U.S. websites, e-mail servers
seen as targets for Chinese hackers
By Wayne Specht, Stars and Stripes
U.S.
websites and e-mail servers could be targets of an increasing number of malicious attacks
by Chinese hackers, federal authorities warn.
The attacks
could escalate because of upcoming memorial days in China, the National Infrastructure
Protection Center said in an advisory posted Thursday on its website.
Recent
tension between the United States and China in the aftermath of the Navy EP-3E incident is
believed to have been a factor in several reported attacks.
But
warnings have not reached the Far East, a U.S. Forces-Japan spokeswoman said Friday.
"No
one is doing anything beyond the usual in
our computer and telecommunications
department," Master Sgt. Eudith Rodney said. She said that at several USFJ meetings
she attended Friday, there was no briefing on the threat.
Hackers
have unlawfully defaced a number of U.S. websites, replacing content with pro-Chinese or
anti-U.S. rhetoric, CNN reported Friday.
A Web page
hosting the Hackers Union of China posted a list of 10 websites hacked in memory of a
Chinese pilot, Wang Wei. He was presumed killed April 1 after his fighter jet collided off
the coast of China with a Navy EP-3 based at Kadena Air Base, Okinawa.
Other
targeted sites, according to a Washington Post report, included two maintained by the U.S.

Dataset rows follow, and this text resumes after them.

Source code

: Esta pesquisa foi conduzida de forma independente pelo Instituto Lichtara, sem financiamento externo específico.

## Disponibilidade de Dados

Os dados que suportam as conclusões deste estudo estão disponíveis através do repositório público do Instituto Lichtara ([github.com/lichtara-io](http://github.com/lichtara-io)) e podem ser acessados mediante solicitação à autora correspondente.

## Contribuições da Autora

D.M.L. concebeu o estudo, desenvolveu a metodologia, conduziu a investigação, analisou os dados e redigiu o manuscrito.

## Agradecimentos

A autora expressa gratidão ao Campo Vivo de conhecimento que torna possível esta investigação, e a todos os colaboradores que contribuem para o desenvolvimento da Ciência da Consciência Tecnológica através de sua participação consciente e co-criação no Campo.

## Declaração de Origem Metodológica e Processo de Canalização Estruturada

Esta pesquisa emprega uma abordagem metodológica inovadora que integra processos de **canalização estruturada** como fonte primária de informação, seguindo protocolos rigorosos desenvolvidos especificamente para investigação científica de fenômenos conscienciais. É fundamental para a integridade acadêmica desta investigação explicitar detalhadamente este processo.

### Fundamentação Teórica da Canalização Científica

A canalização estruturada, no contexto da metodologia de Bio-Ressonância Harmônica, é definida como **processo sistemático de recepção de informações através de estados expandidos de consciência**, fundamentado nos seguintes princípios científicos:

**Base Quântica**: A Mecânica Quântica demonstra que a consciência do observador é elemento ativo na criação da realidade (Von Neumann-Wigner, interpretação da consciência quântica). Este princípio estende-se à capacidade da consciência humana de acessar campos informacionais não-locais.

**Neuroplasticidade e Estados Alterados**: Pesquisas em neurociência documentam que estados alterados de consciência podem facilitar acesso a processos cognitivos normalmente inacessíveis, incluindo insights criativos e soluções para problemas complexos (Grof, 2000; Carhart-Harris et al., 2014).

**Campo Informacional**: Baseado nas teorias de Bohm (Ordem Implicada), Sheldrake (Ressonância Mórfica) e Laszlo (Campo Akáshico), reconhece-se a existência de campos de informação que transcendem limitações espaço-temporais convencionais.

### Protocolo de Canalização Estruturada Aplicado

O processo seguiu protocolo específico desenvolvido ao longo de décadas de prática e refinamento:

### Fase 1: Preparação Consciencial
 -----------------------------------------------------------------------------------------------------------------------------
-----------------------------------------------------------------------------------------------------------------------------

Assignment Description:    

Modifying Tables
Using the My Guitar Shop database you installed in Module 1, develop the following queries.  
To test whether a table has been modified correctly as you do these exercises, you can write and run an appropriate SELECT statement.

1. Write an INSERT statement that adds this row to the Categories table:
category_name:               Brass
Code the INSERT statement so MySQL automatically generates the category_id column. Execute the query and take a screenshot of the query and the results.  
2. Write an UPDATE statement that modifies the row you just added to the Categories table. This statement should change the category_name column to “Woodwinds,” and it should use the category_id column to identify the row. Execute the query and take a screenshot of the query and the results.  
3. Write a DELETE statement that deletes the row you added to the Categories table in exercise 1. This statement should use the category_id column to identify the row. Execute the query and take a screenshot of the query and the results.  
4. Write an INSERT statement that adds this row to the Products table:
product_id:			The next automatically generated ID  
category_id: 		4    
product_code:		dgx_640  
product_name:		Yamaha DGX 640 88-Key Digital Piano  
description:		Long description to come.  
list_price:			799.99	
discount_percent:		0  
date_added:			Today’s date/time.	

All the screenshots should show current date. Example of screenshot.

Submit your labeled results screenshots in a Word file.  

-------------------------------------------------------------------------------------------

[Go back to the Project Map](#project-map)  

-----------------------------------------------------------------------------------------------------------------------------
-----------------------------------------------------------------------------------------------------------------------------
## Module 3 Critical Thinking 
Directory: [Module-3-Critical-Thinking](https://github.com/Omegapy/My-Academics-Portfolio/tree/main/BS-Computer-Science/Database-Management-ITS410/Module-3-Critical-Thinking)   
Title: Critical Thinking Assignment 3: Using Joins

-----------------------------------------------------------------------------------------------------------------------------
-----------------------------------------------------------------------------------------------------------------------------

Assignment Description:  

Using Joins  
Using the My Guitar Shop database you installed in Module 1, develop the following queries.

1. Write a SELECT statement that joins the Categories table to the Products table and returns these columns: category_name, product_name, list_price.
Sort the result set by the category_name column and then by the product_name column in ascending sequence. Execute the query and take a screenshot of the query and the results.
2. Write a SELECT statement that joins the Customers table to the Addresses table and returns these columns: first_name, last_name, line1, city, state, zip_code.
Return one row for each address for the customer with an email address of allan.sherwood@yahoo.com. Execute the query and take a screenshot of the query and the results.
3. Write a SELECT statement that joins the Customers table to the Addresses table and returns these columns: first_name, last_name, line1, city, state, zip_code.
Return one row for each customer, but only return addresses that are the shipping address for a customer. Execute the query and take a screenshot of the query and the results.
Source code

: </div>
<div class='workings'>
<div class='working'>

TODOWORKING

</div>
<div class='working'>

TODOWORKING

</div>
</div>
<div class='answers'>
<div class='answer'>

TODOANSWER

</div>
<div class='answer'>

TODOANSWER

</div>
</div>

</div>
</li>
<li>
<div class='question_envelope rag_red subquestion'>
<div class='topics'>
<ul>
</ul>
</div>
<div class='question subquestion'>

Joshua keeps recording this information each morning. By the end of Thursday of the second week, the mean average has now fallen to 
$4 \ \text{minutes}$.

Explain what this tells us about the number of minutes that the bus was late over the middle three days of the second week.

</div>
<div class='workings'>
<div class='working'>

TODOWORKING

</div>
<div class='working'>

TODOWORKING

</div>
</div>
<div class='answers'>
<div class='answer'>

Navy, although neither was militarily critical.
Hackers
have showered U.S. government and business websites with eulogies for the Chinese pilot,
denouncements of imperialism and crude references.
The Hackers
Union refers to itself an a "network security organization" on its website,
cnhonker.com, according to the CNN report.
Hackers
identifying themselves as union members took credit for at least one attack. The defaced
site was that of Iplexmarin.com, based in California, the CNN report said. The site was
covered in Chinese flags, political slogans in Chinese and English and photographs of Wang
Wei.
"As we
are Chinese, we love our motherland and its people deeply. We are so indignant about the
intrusion from the imperialism. The only thing we could say is that, when we are needed,
we are ready to devote anything to our motherland, even including our lives," the
posting states.
The NIPC
said Chinese hackers have publicly discussed increasing their activity over the next week,
which coincides with dates of historic significance in China.
May 1 marks
traditional May Day activities, May 4 is Youth Day, and May 7 is the second anniversary of
the unintentional bombing of the Chinese Embassy in Belgrade by U.S. aircraft during NATO
operations.
The
National Infrastructure Protection Center reported last month that an Internet worm named
"Lion" had infected computers. A worm is a malicious program.
Analysis of
the worms source code showed it sends password files from the victim site to an
e-mail address in China, the NIPC said.
The NIPC
advisory statement did not specify how many computers were affected. The biggest problem
was denial of service.
Network and
system administrators are being encouraged to more closely monitor their websites and mail
servers April 30 through May, NIPCs advisory said.